The soft drinks levy has raised £153.8m in tax since its introduction in April, according to new government statistics.

The Soft Drinks Industry Levy (SDIL) was introduced in April 2018 as part of the government’s agenda to tackle childhood obesity.

Since April, over 90% of the net liabilities were declared by manufacturers at the higher levy rate (24p per litre), which applies to drinks with sugar content equal to or greater than eight grams per 100ml.

While many manufacturers have reduced the sugar content in their drinks products, over 450 have registered to pay the levy, HMRC said.

The Exchequer Secretary to the Treasury, Robert Jenrick, said: “Today’s figures show the positive impact the soft drinks levy is having by raising millions of pounds for sports facilities and healthier eating in schools, as well as encouraging manufacturers to cut sugar in over half the drinks found in UK stores.

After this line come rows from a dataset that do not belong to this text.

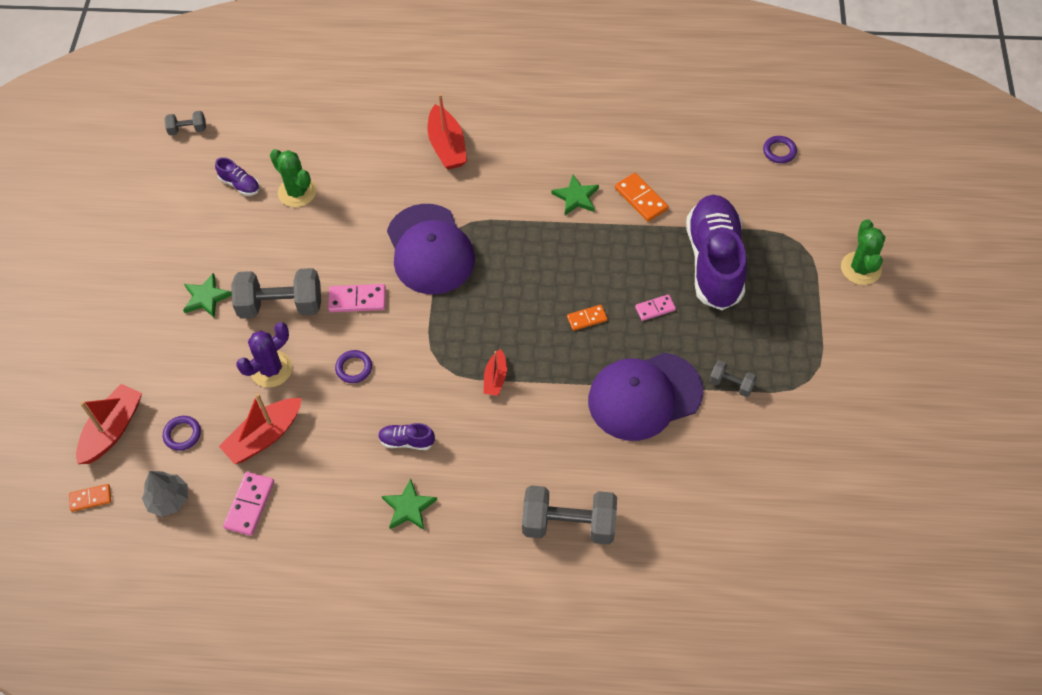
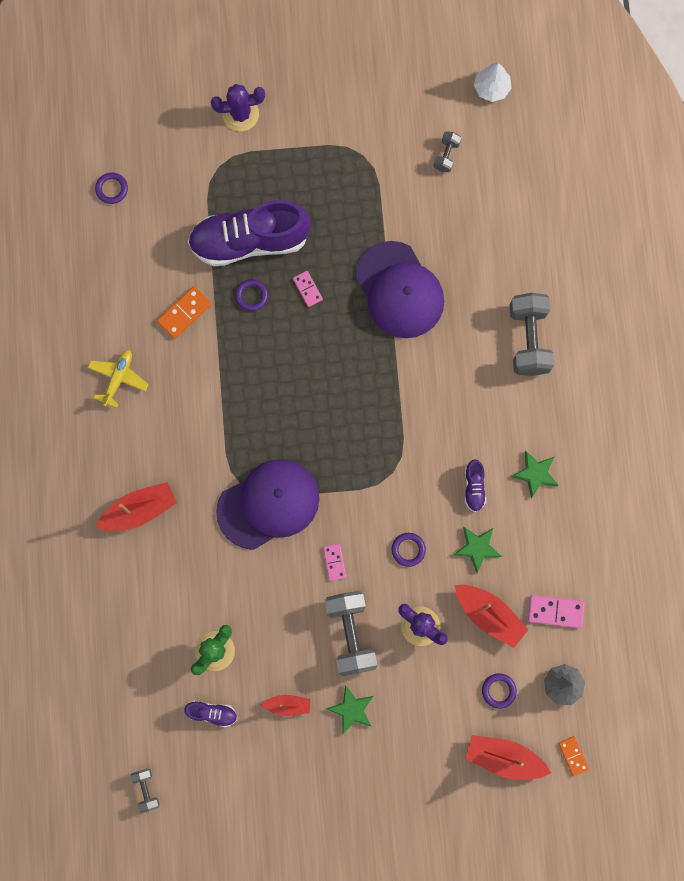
camera: 100 degrees left, 20 degrees up
purple shoe [215,157,260,196] -> purple shoe turned 75 degrees clockwise [184,701,237,727]
pink domino [328,284,386,312] -> pink domino [323,544,346,581], size x0.65
red boat [484,349,507,396] -> red boat moved to [261,695,310,716]
green star [552,174,599,215] -> green star moved to [454,527,502,573]
orange domino [567,305,608,331] -> none
grey dumbbell [710,360,757,397] -> grey dumbbell moved to [434,131,461,172]
green cactus [841,219,885,285] -> purple cactus [211,84,265,131]
none -> yellow plane [88,350,149,408]
none -> purple ring [235,279,268,311]
none -> white tree [474,63,512,102]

“Helping our next generation to have a healthy and active childhood is a priority for us, and I’m pleased to see the industry is playing its part.”

Meanwhile, a new survey commissioned by Public Health England has revealed around nine in 10 people support the government working with the food industry to make foods and drinks healthier.

This applied to all sectors, and no concessions were made for food consumed in restaurants, coffee shops or cafes.

The poll also revealed support from 87% of respondents to replace unhealthy products near supermarket checkouts with healthier ones.